Available data Block Start

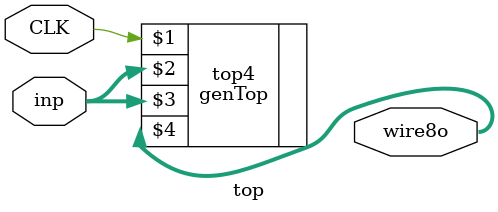
<source format=sv>
`timescale 1ns / 1ps


module top
(input logic CLK, input logic [3:0] inp,output logic [3:0] wire8o);
  
     
    genTop
#(
    4,
   'hC,
   "p_p4map.mem",
    "p_p4unmap.mem"
) top4
(
    CLK,
     inp,
     inp,
    wire8o
   );
 

endmodule

</source>
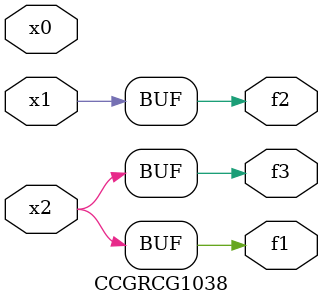
<source format=v>
module CCGRCG1038(
	input x0, x1, x2,
	output f1, f2, f3
);
	assign f1 = x2;
	assign f2 = x1;
	assign f3 = x2;
endmodule

</source>
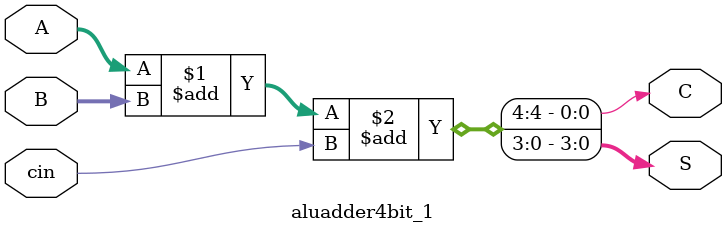
<source format=v>
module aluadder4bit_1(A,B,cin,C,S);
input [3:0]A,B;
input cin;
output [3:0]S;
output C;

assign {C,S} = A+B+cin;

endmodule

</source>
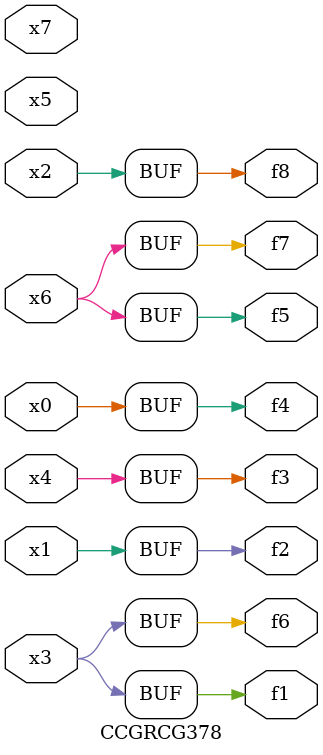
<source format=v>
module CCGRCG378(
	input x0, x1, x2, x3, x4, x5, x6, x7,
	output f1, f2, f3, f4, f5, f6, f7, f8
);
	assign f1 = x3;
	assign f2 = x1;
	assign f3 = x4;
	assign f4 = x0;
	assign f5 = x6;
	assign f6 = x3;
	assign f7 = x6;
	assign f8 = x2;
endmodule

</source>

Available data Block End

* _Description of the task_: When the records above are checked line by line, how many lines contain the word "input"? Please give only that number.

* _Task response_: 5